Page layout parsing data
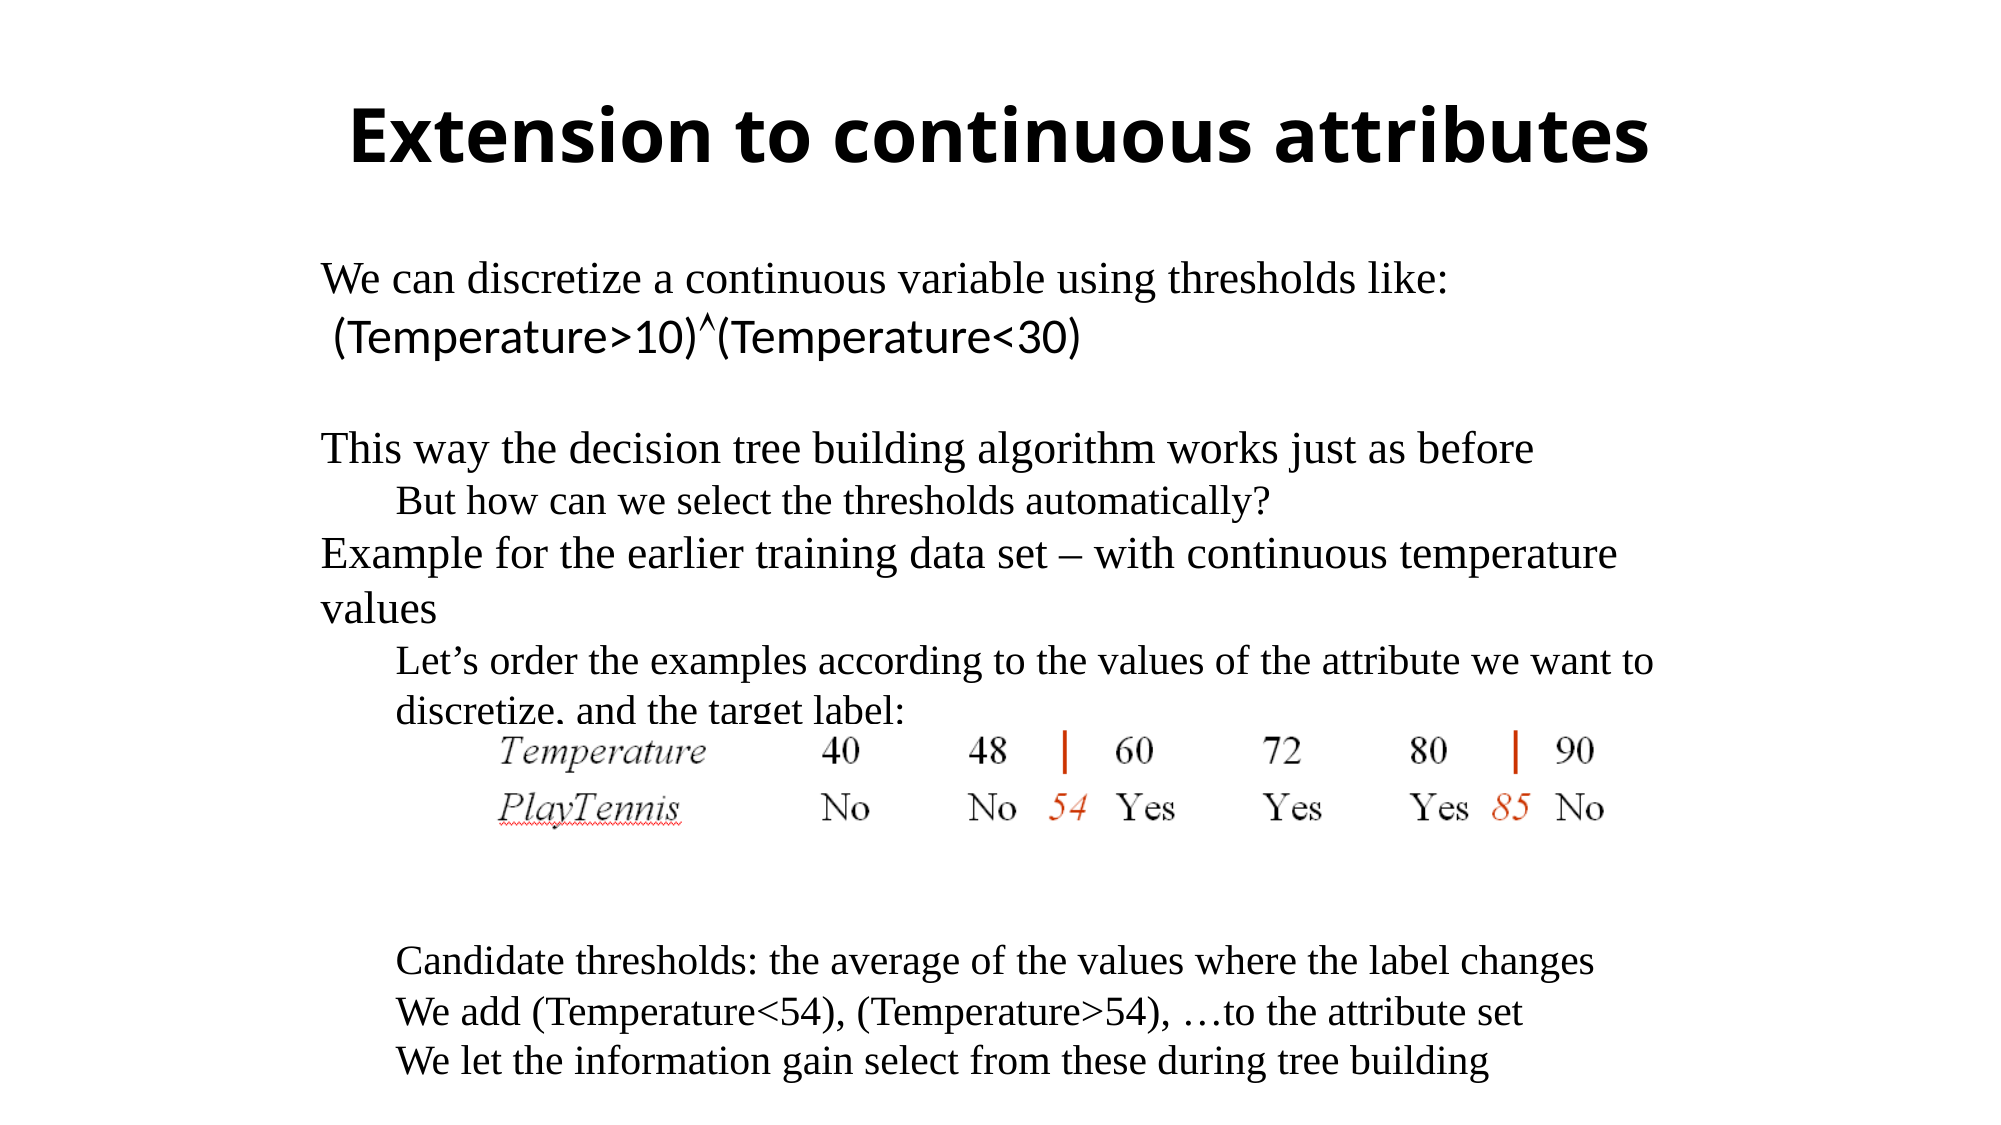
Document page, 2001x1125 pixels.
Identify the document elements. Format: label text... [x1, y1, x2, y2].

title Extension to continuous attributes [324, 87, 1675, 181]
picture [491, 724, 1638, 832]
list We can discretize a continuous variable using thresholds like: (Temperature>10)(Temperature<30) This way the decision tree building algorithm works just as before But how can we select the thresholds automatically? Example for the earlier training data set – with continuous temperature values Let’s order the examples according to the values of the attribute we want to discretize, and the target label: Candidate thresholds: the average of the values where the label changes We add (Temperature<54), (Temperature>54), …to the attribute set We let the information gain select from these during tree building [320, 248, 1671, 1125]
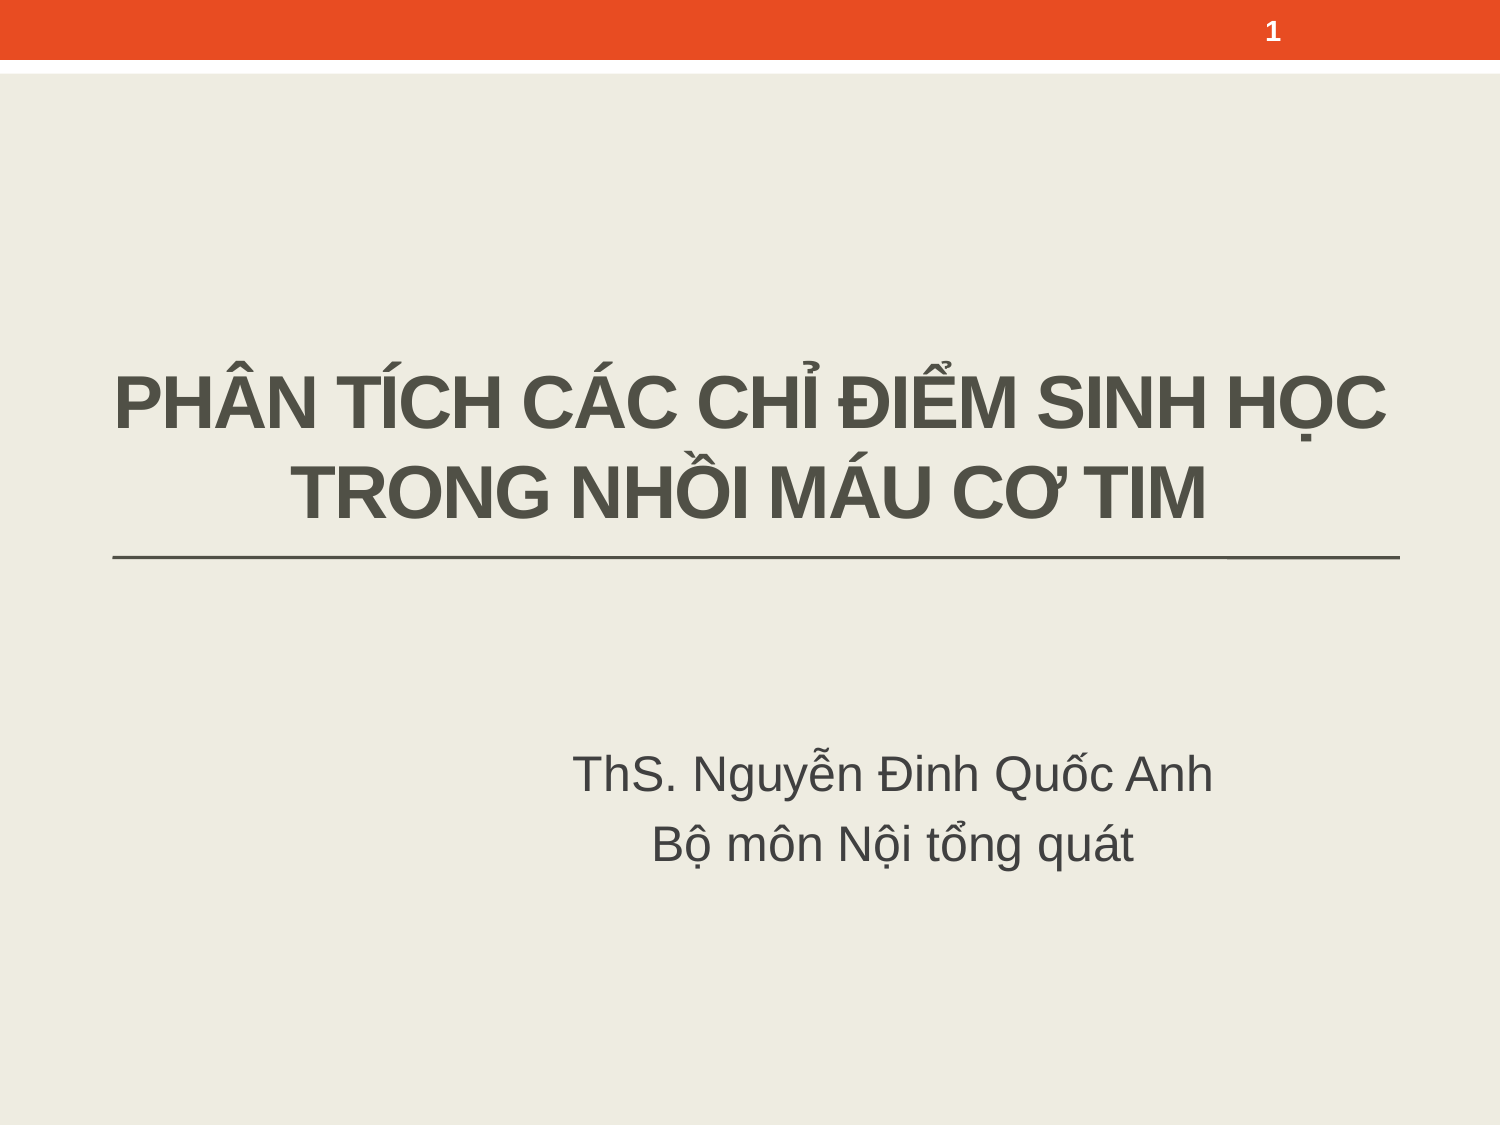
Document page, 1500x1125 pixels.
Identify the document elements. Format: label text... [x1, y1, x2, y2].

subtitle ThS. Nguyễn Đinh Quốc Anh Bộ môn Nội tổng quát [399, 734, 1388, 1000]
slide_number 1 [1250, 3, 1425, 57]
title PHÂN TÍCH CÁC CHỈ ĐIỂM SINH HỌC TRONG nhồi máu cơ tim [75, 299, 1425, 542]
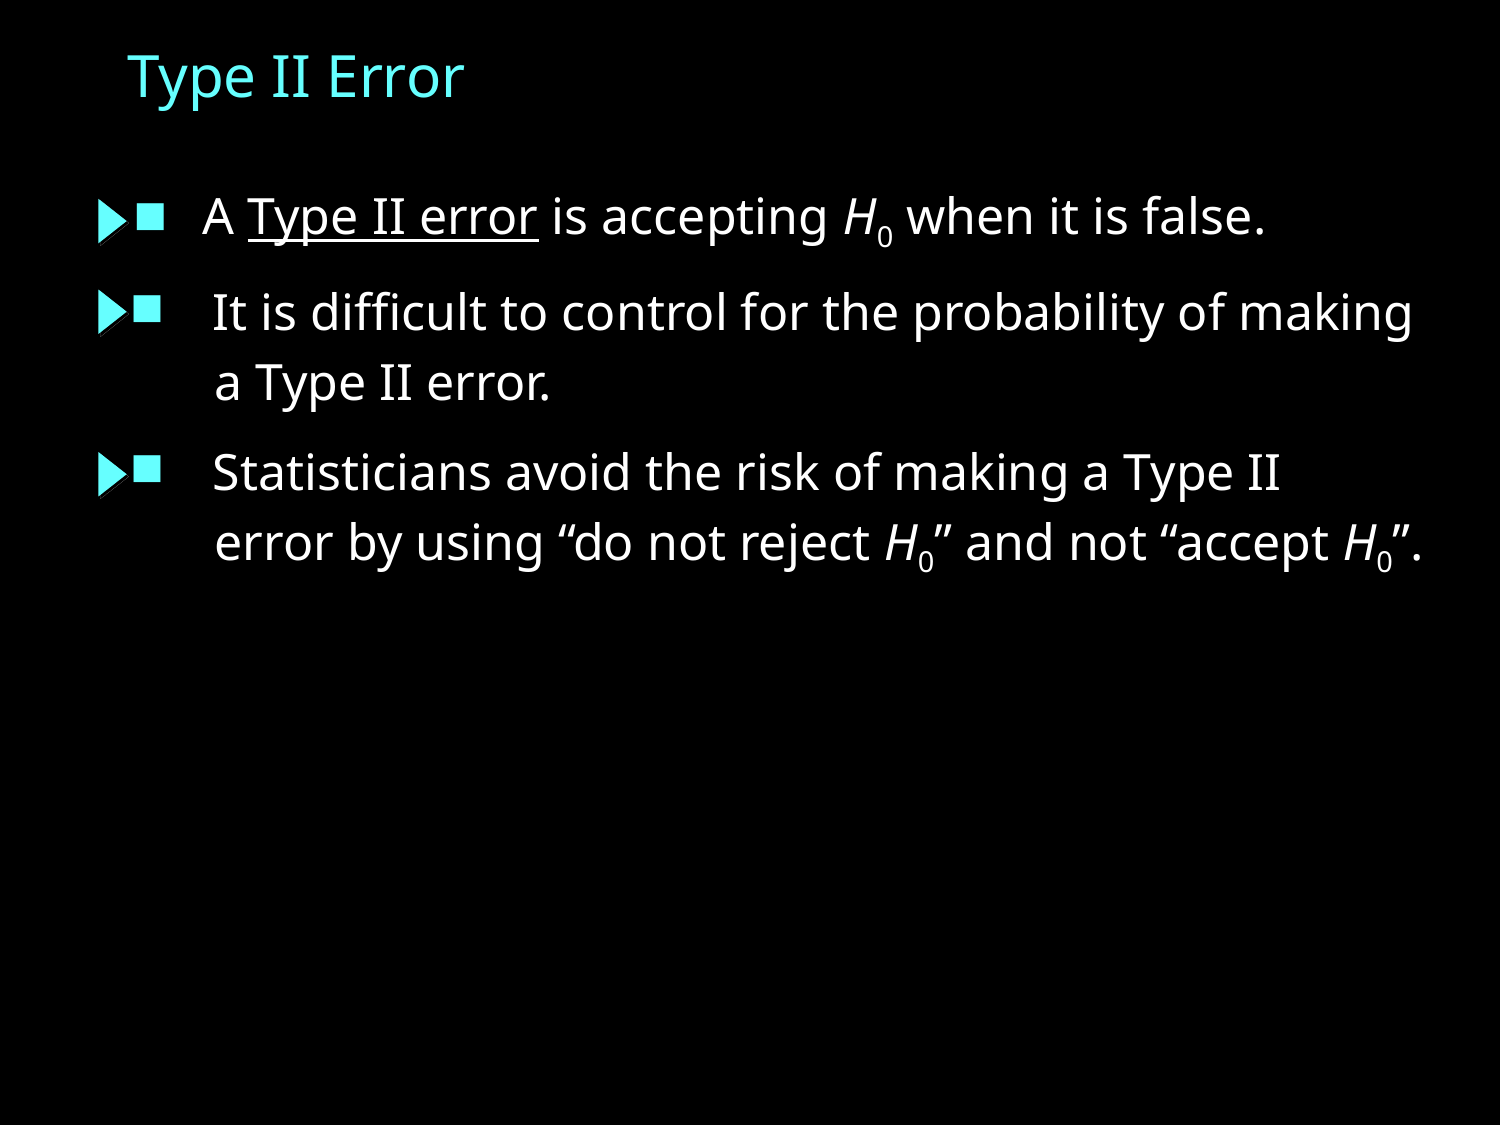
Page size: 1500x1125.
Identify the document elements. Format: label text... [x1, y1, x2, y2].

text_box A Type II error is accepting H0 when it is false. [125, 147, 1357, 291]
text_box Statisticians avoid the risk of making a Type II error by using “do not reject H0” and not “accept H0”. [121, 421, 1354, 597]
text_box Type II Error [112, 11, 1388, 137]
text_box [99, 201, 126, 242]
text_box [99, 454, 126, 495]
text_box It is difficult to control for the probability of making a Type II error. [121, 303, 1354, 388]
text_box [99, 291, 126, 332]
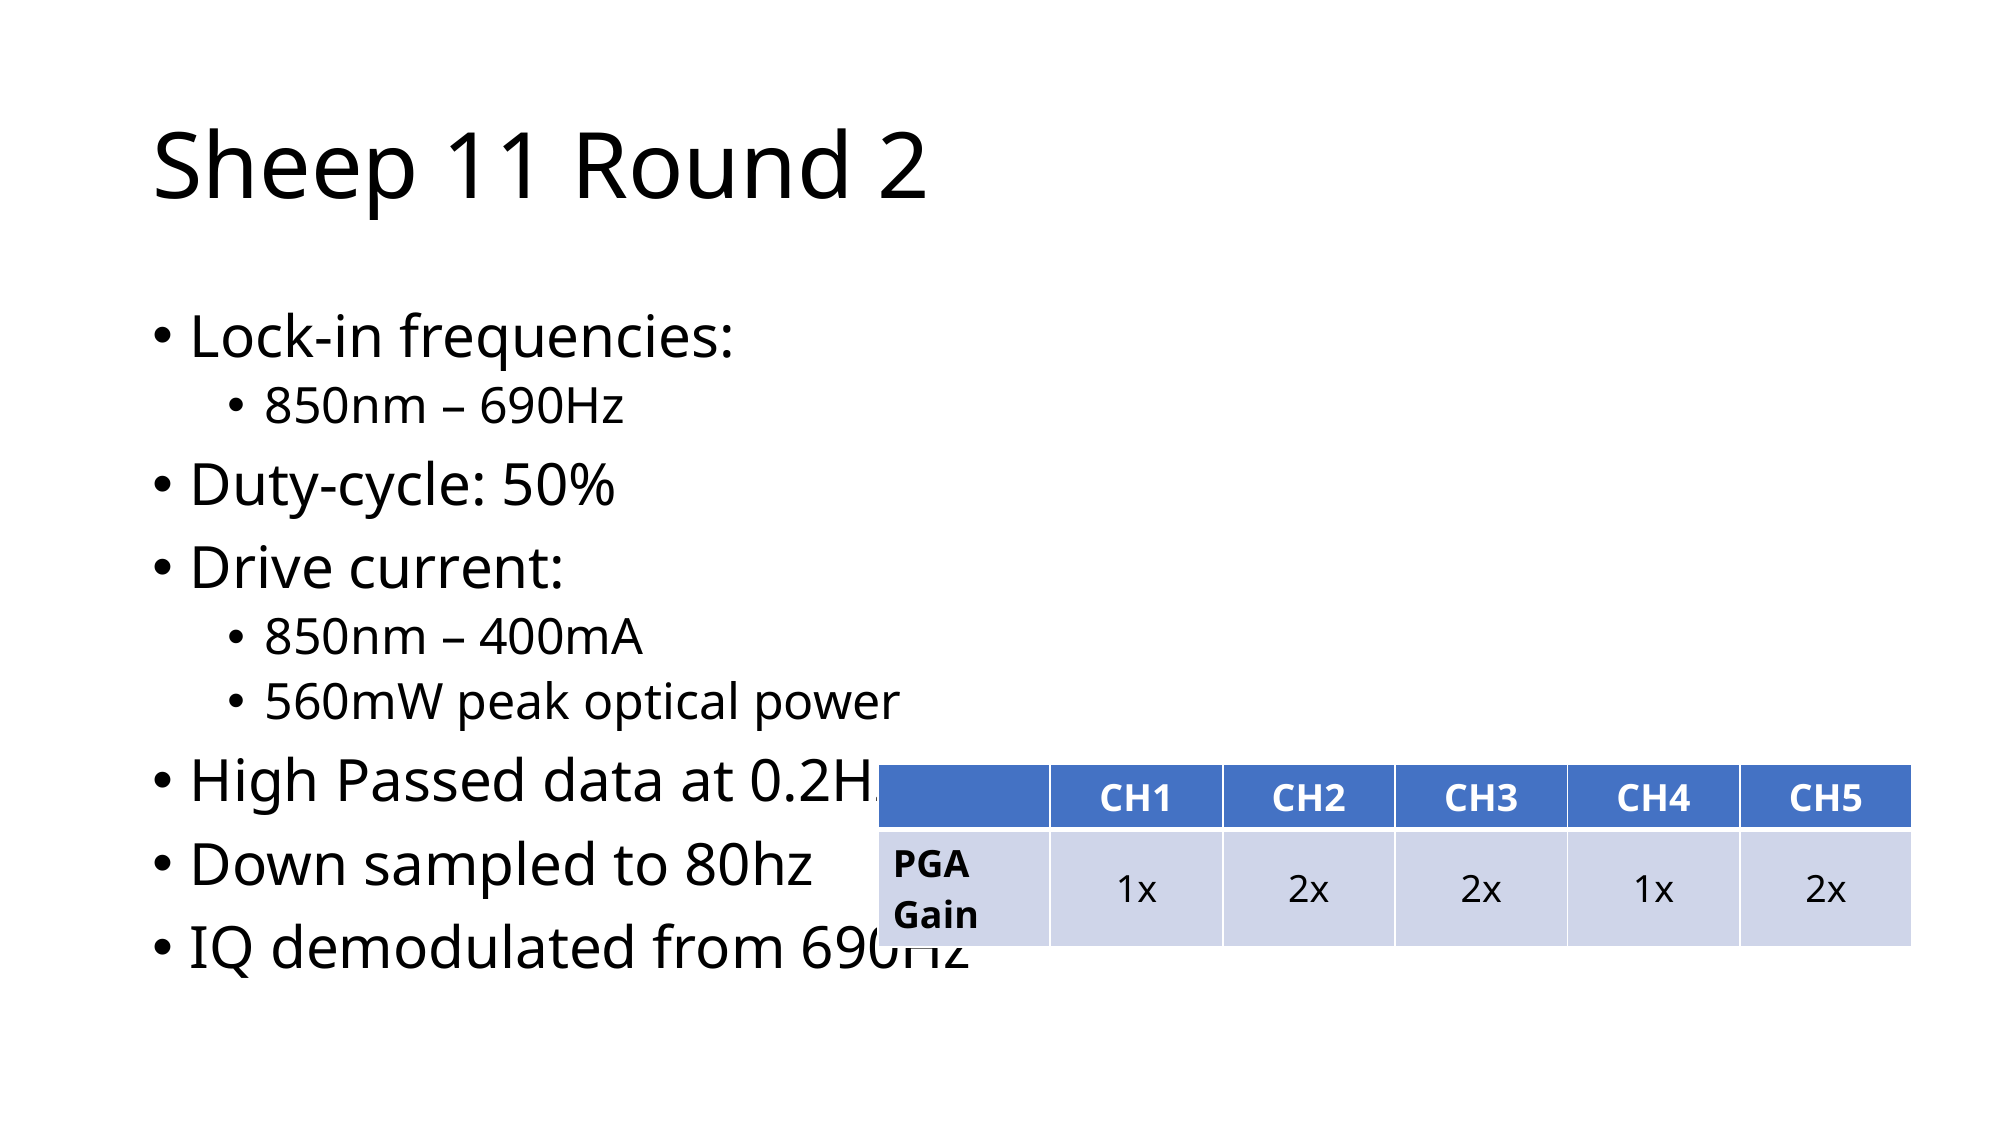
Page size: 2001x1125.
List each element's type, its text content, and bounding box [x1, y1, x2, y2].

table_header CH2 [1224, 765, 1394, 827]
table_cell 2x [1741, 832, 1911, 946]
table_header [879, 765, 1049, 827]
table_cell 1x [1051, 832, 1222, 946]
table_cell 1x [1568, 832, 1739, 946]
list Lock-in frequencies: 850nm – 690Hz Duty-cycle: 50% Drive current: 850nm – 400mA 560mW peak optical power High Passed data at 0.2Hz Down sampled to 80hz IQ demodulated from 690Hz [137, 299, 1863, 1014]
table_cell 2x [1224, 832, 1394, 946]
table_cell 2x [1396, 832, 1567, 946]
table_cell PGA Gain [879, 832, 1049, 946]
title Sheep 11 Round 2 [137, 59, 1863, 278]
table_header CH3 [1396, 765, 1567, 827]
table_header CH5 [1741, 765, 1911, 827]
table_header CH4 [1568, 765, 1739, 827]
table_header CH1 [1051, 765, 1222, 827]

» **PROBLEM TO SOLVE**:
Look above for the line containing "Page size: 2001x1125."; copy from it through the last line, exactly, and nothing more.

» **ANSWER TO THIS TASK**:
Page size: 2001x1125.
List each element's type, its text content, and bounding box [x1, y1, x2, y2].

table_header CH2 [1224, 765, 1394, 827]
table_cell 2x [1741, 832, 1911, 946]
table_header [879, 765, 1049, 827]
table_cell 1x [1051, 832, 1222, 946]
table_cell 1x [1568, 832, 1739, 946]
list Lock-in frequencies: 850nm – 690Hz Duty-cycle: 50% Drive current: 850nm – 400mA 560mW peak optical power High Passed data at 0.2Hz Down sampled to 80hz IQ demodulated from 690Hz [137, 299, 1863, 1014]
table_cell 2x [1224, 832, 1394, 946]
table_cell 2x [1396, 832, 1567, 946]
table_cell PGA Gain [879, 832, 1049, 946]
title Sheep 11 Round 2 [137, 59, 1863, 278]
table_header CH3 [1396, 765, 1567, 827]
table_header CH5 [1741, 765, 1911, 827]
table_header CH4 [1568, 765, 1739, 827]
table_header CH1 [1051, 765, 1222, 827]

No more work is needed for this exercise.